Medical Student University of Texas Southwestern Medical Center
Introduction: This study aimed to evaluate the proposed Surgical Treatment of Penetrating Wounds After Resuscitation (STOPWAR) posterior fossa penetrating traumatic brain injury (pTBI) classification system, which is based only on features of projectile trajectory.
Methods: We retrospectively evaluated a consecutive series of 71 patients with penetrating posterior fossa injuries treated at Mechnikov Hospital in Dnipro, Ukraine. The STOPWAR classification includes missile trajectory and location, crossing of midline, and presence of brainstem injury. Univariable and multivariable analyses examined relationships between STOPWAR classification, one-month mortality, and one-month outcome on the dichotomized Glasgow Outcome Scale (GOS). Other traumatic brain injury (TBI) classification schemes were also evaluated.
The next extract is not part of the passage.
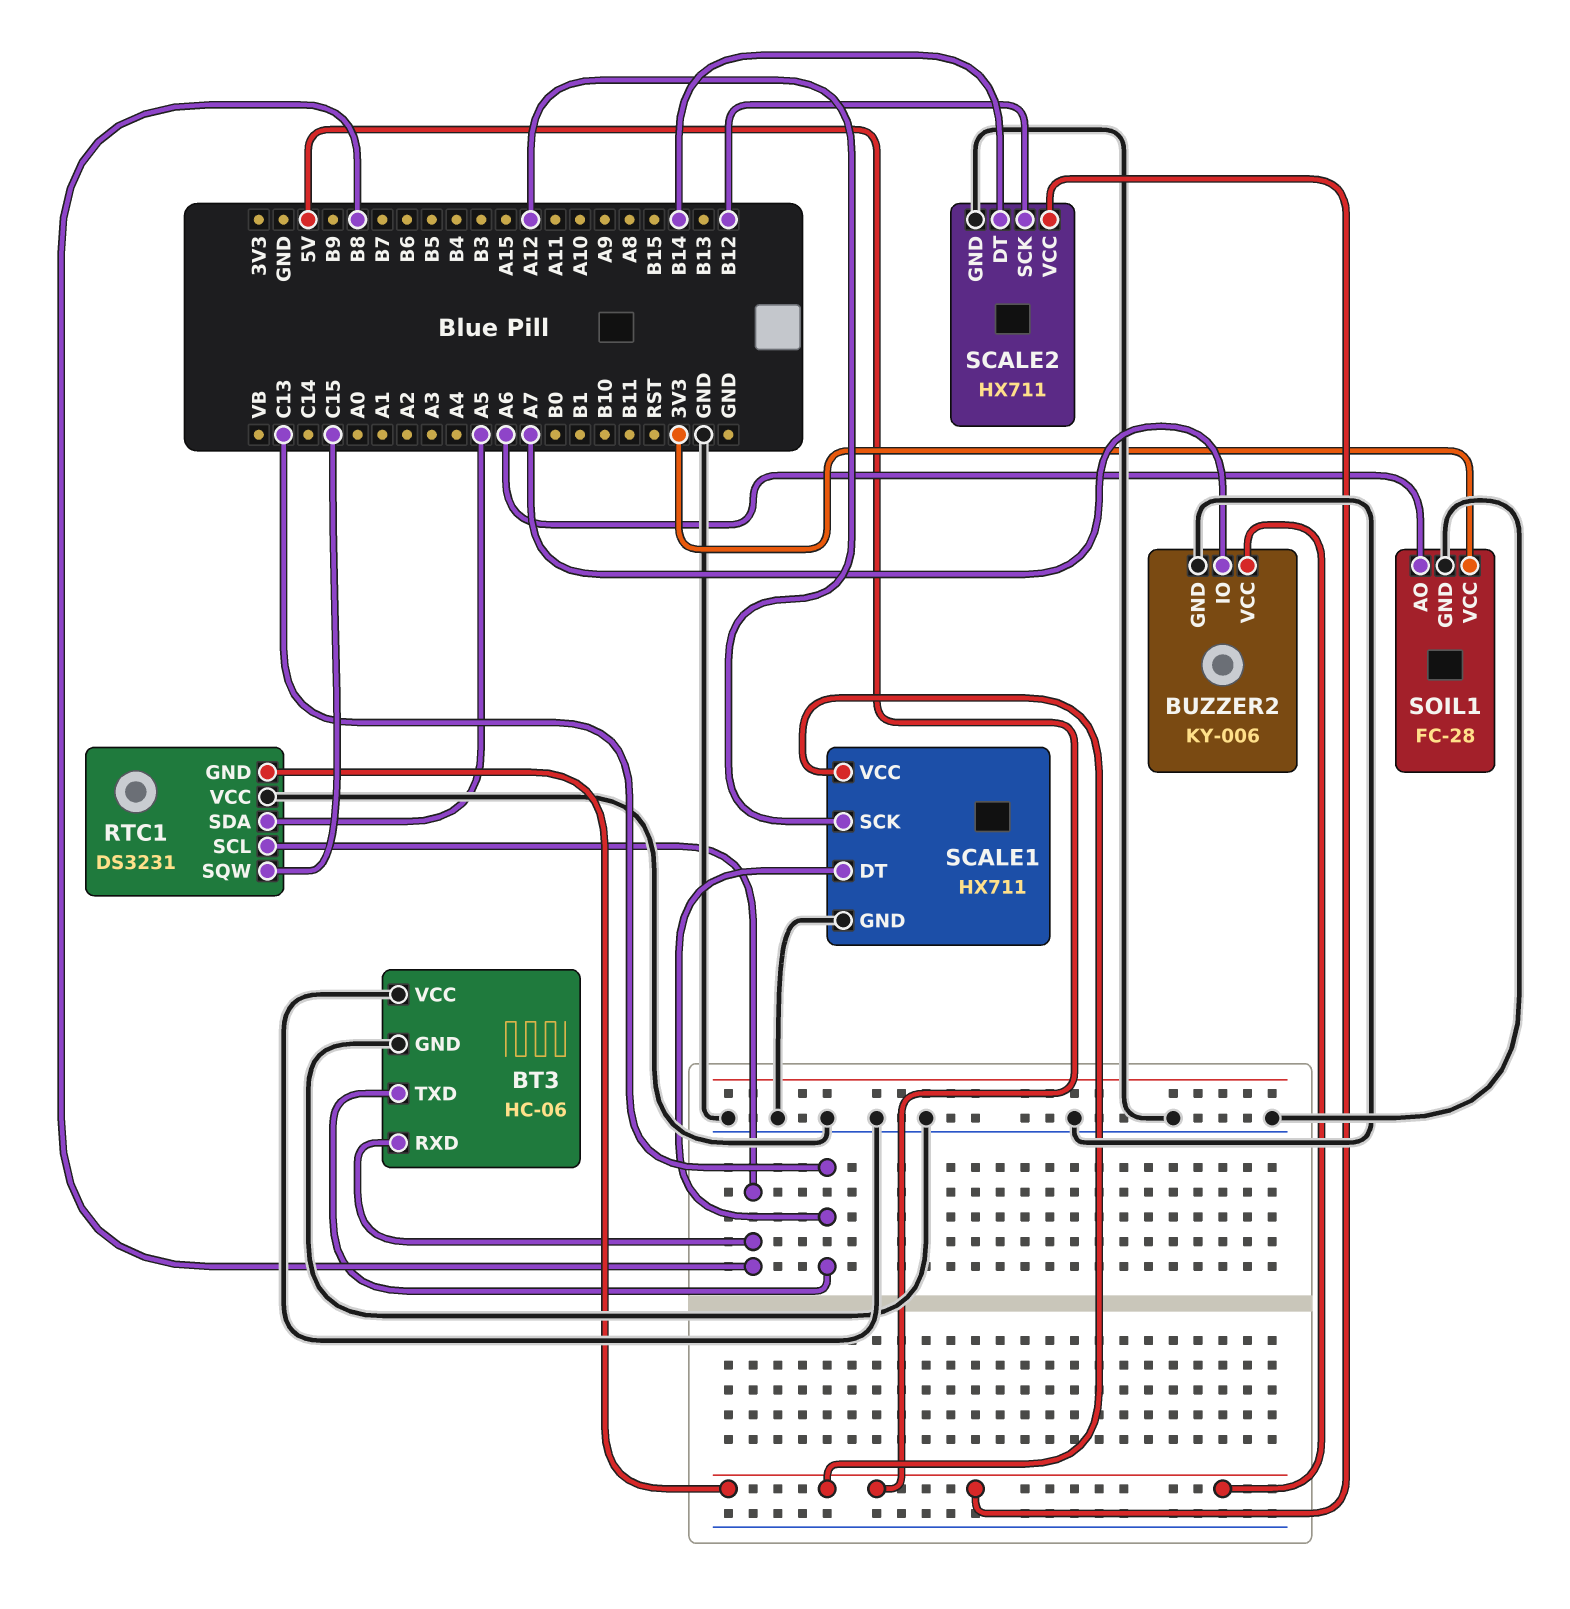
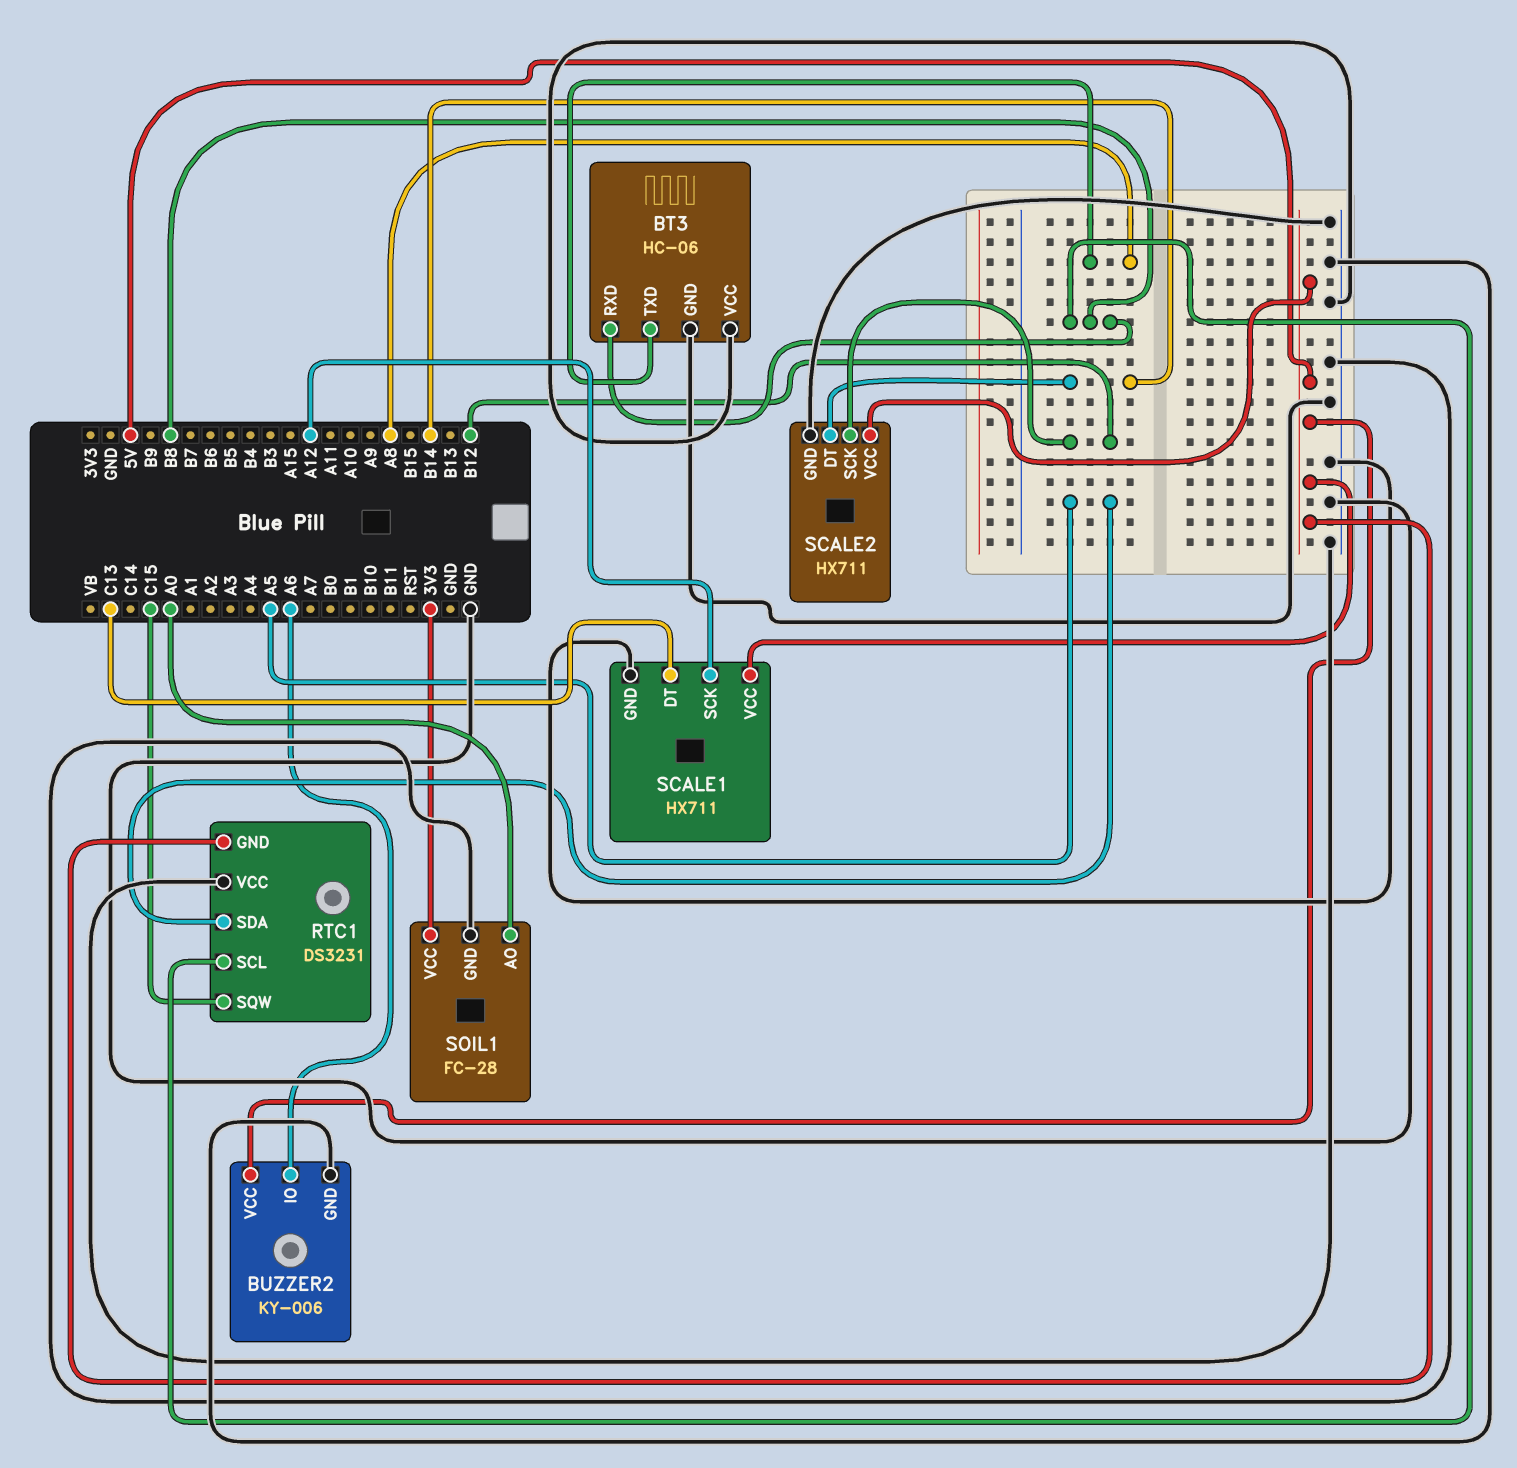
BT3 pin TXD: C13 -> A8
BUZZER2 pin IO: A7 -> A6
SOIL1 pin AO: A6 -> A0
Results: One-month mortality rate was 21%. Favorable outcomes (GOS of good recovery/moderate disability) were seen in 55% of patients. STOPWAR classification was significantly associated with one-month mortality (AUC 0.9298; OR 4.054 [95% CI 2.287-9.126]) and one-month dichotomized GOS outcome (AUC 0.8373; OR 3.154 [95% CI 1.954-5.830]). The STOPWAR classification performed favorably compared to other TBI classification schemes.
Conclusion : In this largest reported series of posterior fossa pTBI patients, one-month mortality was lower than previously described, suggesting that patients with military pTBI (primarily from shrapnel) may have better outcomes than those with civilian pTBI (primarily gunshot wounds). A major advantage of the STOPWAR classification is reliance on only radiographic findings, which enables its use when clinical examination is impossible or potentially inaccurate. Slightly worse performance of STOPWAR for GOS outcome than mortality may reflect the inadequacy of using the GOS to measure outcomes at only one month after injury. Unfortunately, more detailed outcome assessments at longer postinjury time intervals are not currently possible in Ukraine. Longer outcome tracking and other improvements in study design can be explored in future investigations, including evaluation of the STOPWAR classification in civilian pTBI patients and in casualties from other armed conflicts.